With 1:16 remaining and the Badgers ahead by 52-46, Minnesota players had three clear three-point shots at the familiar rims and in the friendly confines of their home arena and threw up bricks. Here’s how it went:

***1:16 left. Amir Coffey, three-point shot. Missed.

***:37 left. DuPree McBrayer, three-point shot. Missed.

***:28 left. Gabe Kalescheur, three-point shot. Missed.

Therein lies the story of the game. The Gophers could not hit shots when baskets and points were needed. Meanwhile, Brevin Pritzl and Brad Davison were making free throws for the Badgers. Wisconsin won 56-51.

After defeating Wisconsin by 59 to 52 in their own building on January 3, it was natural to think the Gophers would enter the rematch feeling cocky and confident, but all confidence dissolved in the face of the tough Badgers.

Coach Greg Gard wants his players to perform like mechanical men (but in a good way) as they methodically run set plays to a perfection peak that would make old Doc Meanwell proud. Led by All-American Ethan Happ, the Badgers won’t win style points, but they accomplish their assigned tasks with android-like precision.

“We made enough plays down the stretch to shut the door on them,” Gard observed after the game. “It was a gritty win for us. We were patient inside and out of the lane.” He noted that Happ was the team leader. “He’s at the center of everything we do. He’s better than last year because he has experienced players around him.”

As for Happ, he couldn’t resist taking a jab at Gopher Nation. “I have never lost a game in this building,” he said. “I wish to thank Minnesota for the hospitality.”

The Gophers helped by “going cold,” according to Minnesota head coach Richard Pitino. “We had good looks at the basket, but we couldn’t make our shots.” The Gophers were one of 13 from three-point land (7.7 percent).

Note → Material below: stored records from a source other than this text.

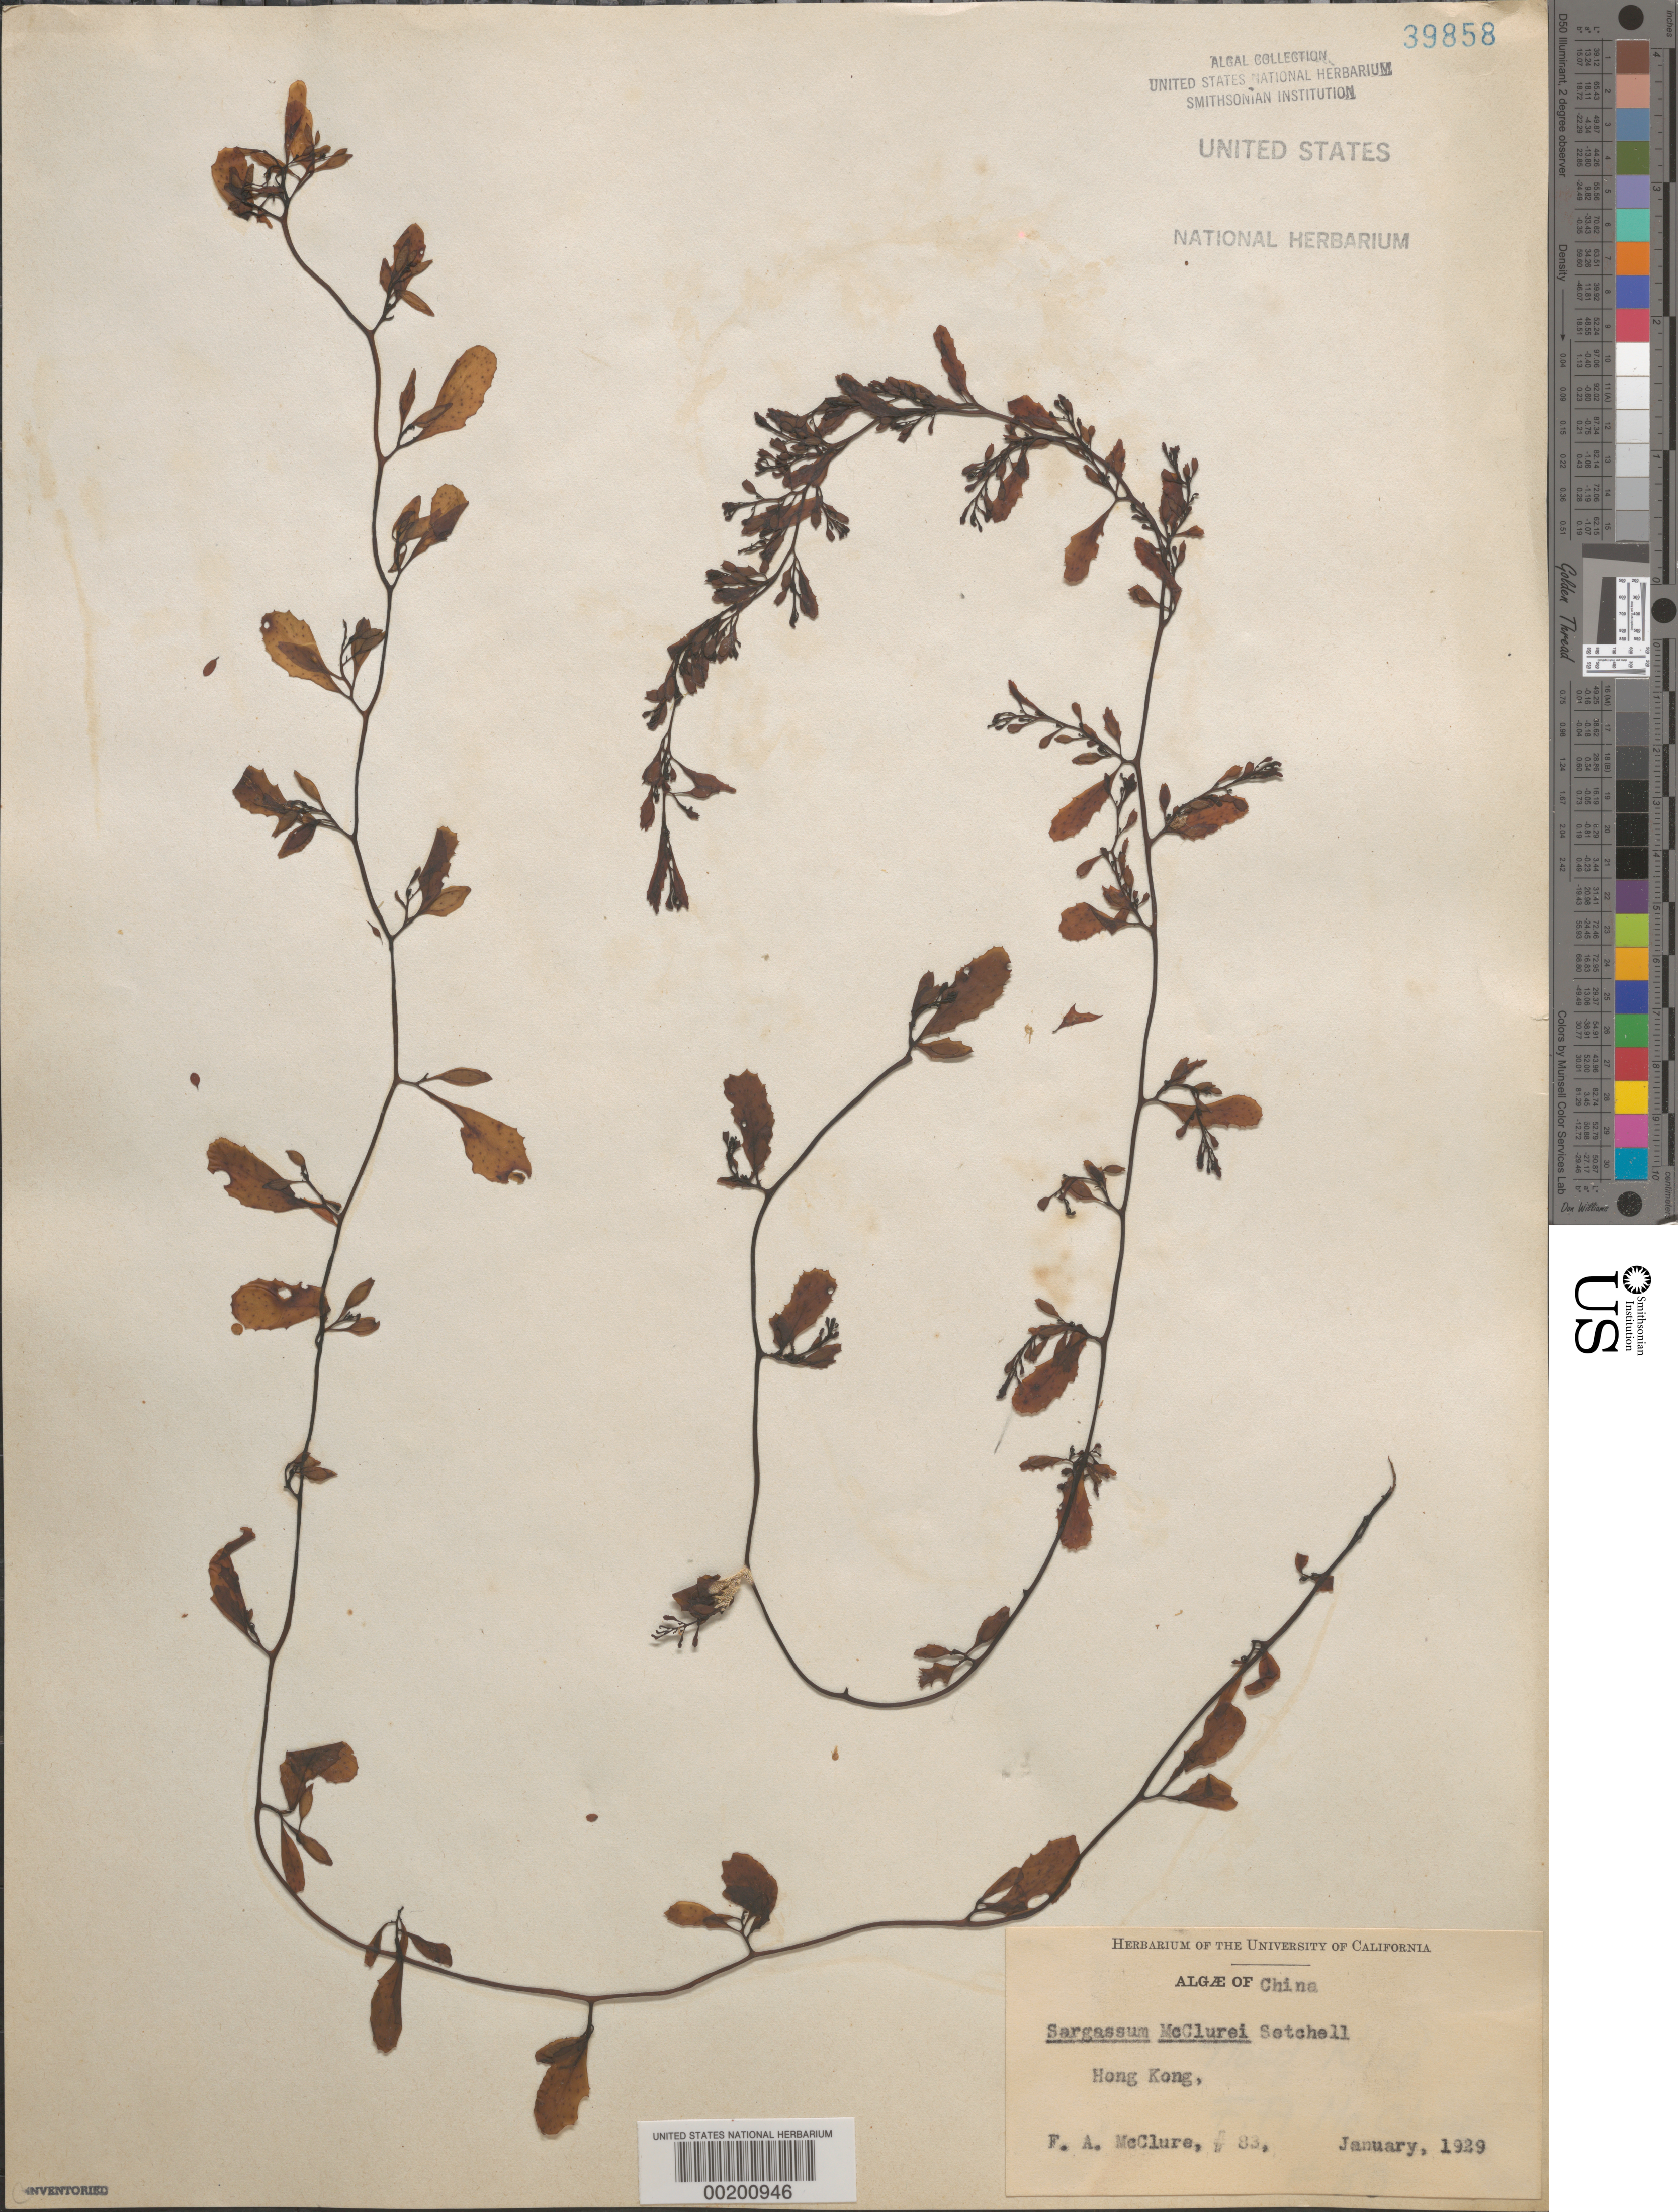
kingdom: Chromista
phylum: Ochrophyta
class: Phaeophyceae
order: Fucales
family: Sargassaceae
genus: Sargassum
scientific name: Sargassum mcclurei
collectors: F. A. McClure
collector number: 83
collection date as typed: Jan 1929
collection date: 1929-01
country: China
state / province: Hong Kong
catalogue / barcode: US 39858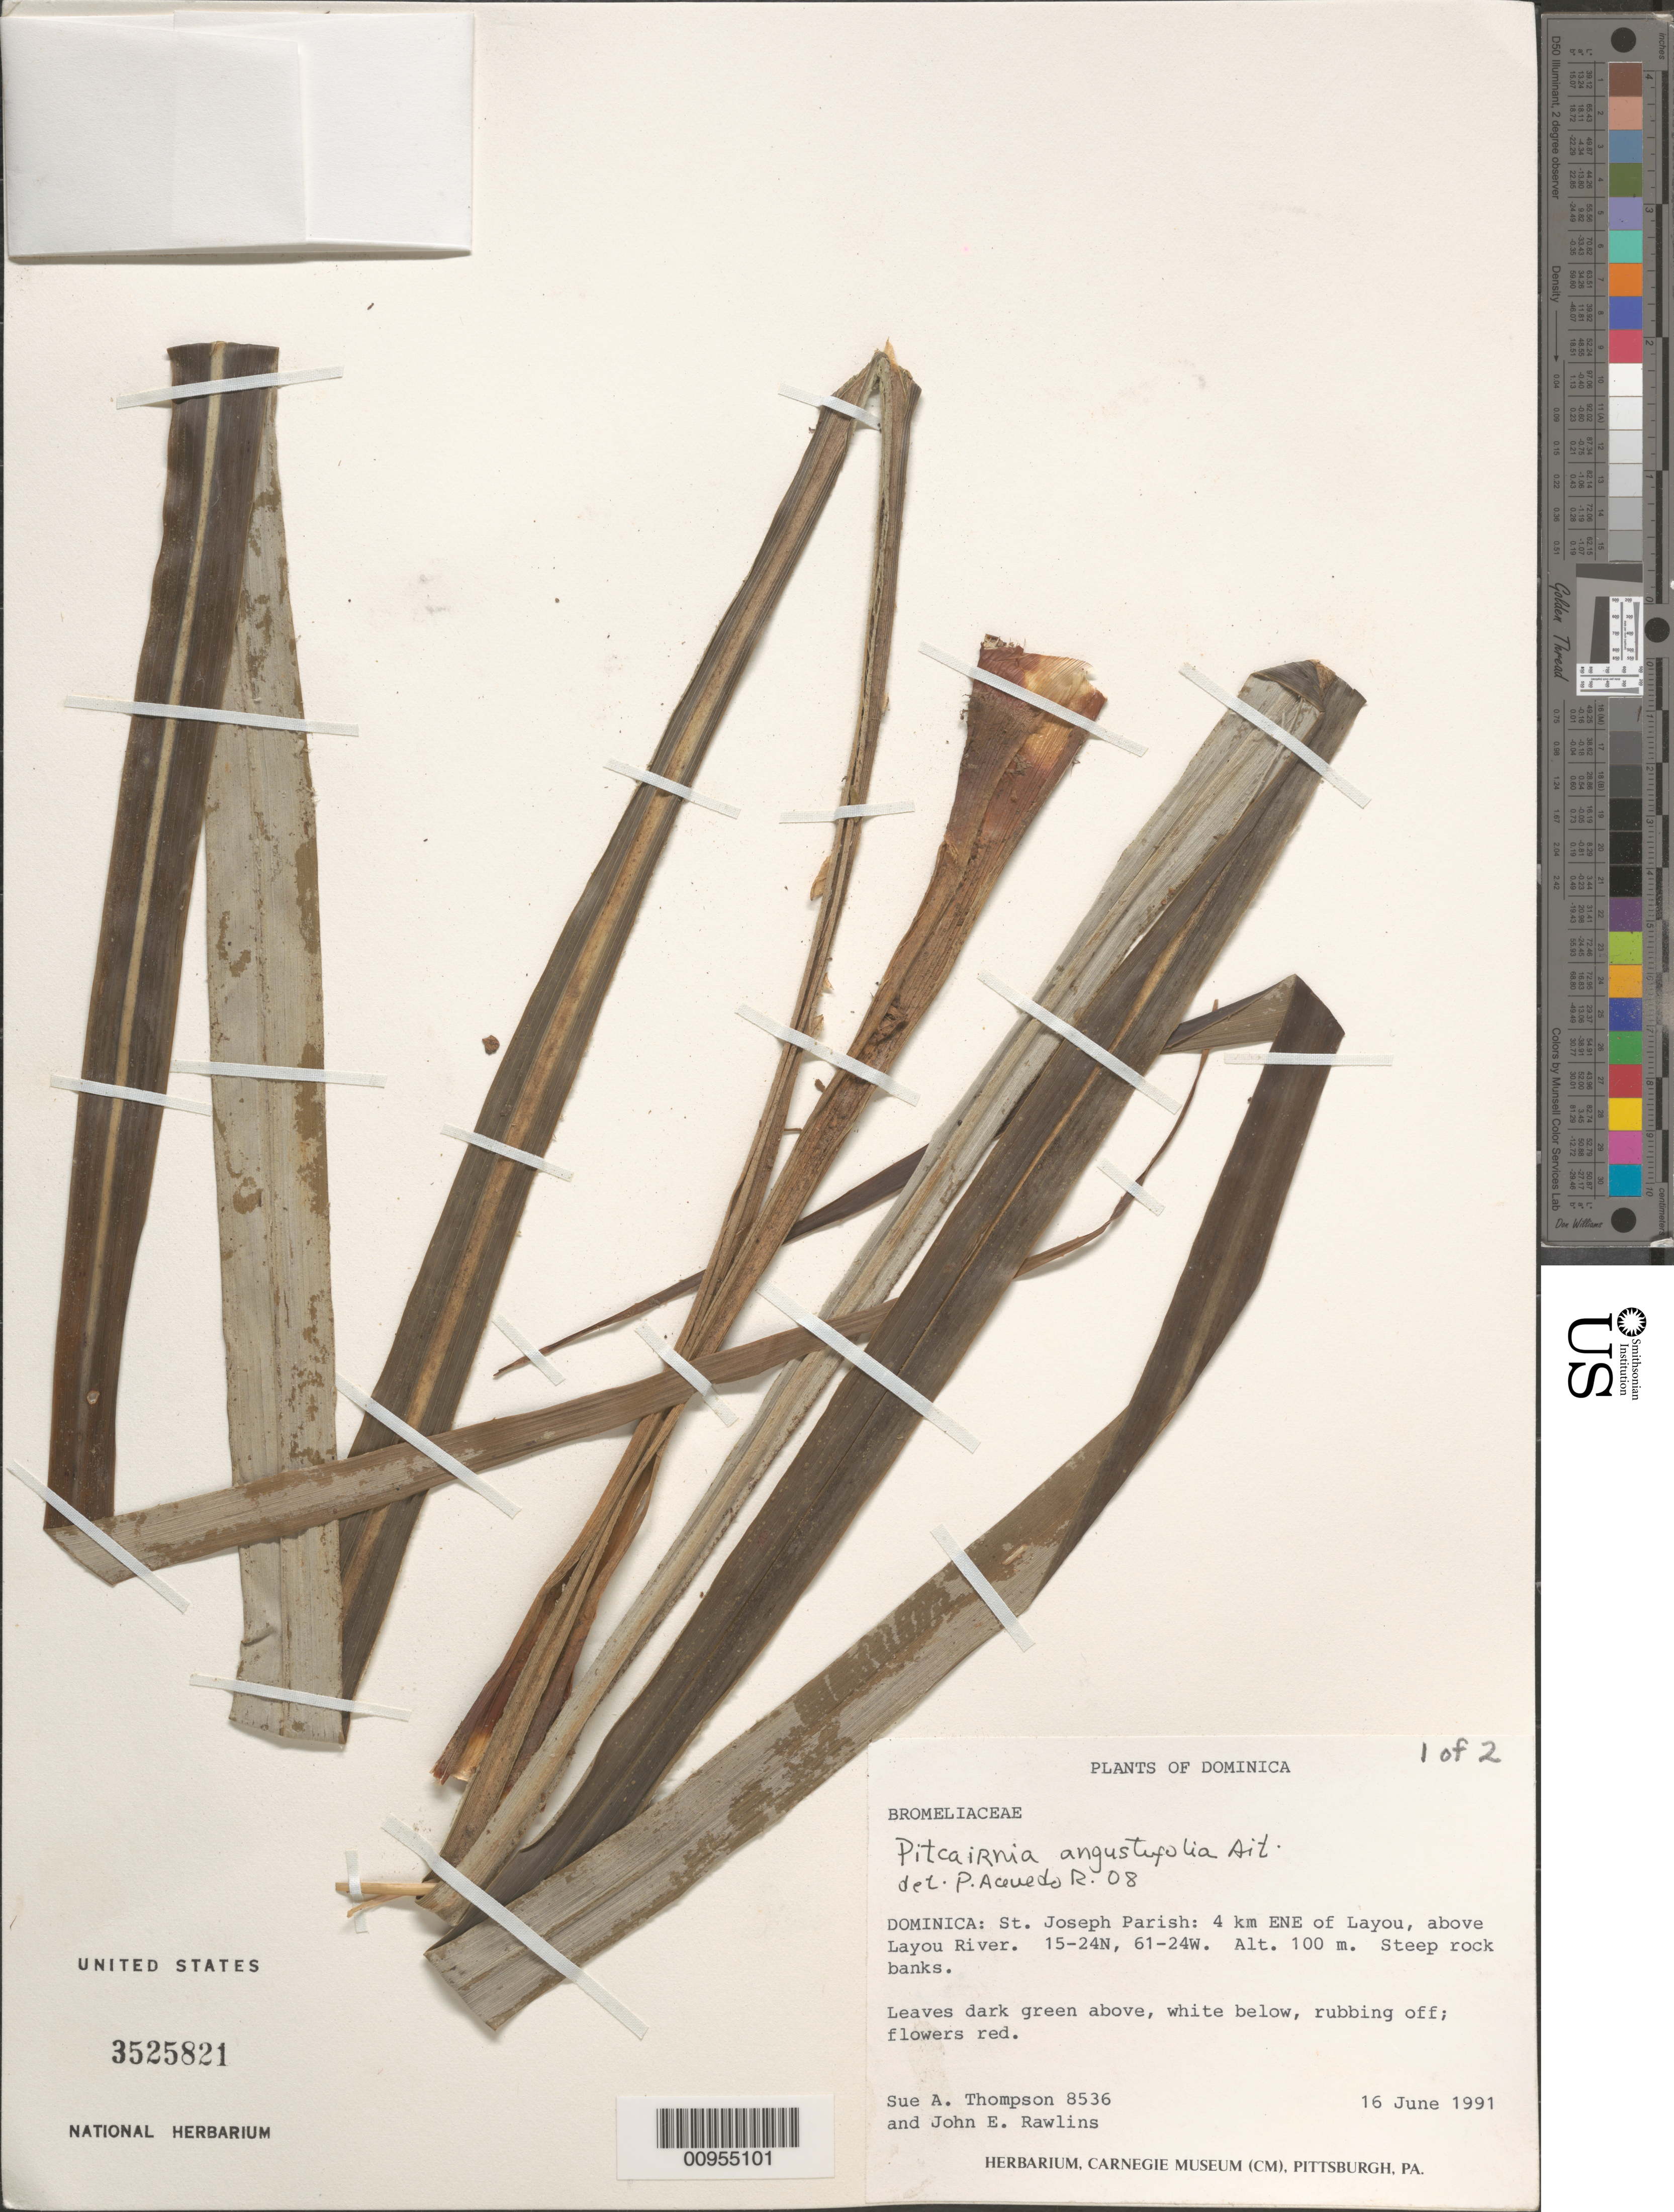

“Wisconsin forces you to play a half-court game. They’re very physical, and Happ is one terrific defender,”

For such a physical team, it was a near miracle that the Badgers had exactly zero fouls in the first half. Referees Terry Oglesby, Larry Scirotto, and Courtney Green must of huddled at halftime and decided that his could not continue. Wisconsin finished with 16 fouls called.

This was the rubber game for the Minnesota/Wisconsin series dating back to 1900 when the Gophers won by 18-15. The series had been tied at 96 wins, but the Badgers now have the advantage 97-96.

At times, the most recent game in the series resembled the first. Wisconsin took a 24-21 halftime lead, and, for a time, it looked like the Gophers would not reach the 40 mark in the second period. Minnesota never led, and the score was tied only twice (3-3 and 19-19).

Jordan Murphy was the only starting Gopher not stricken by malaise, scoring 19 points and hauling down 13 rebounds. Daniel Oturu came off the bench to score 11 points to go with eight boards.

Happ led the Badgers with 15 points and 13 rebounds, followed by the usual cast of Wisconsin droids scoring from 10 to six points each.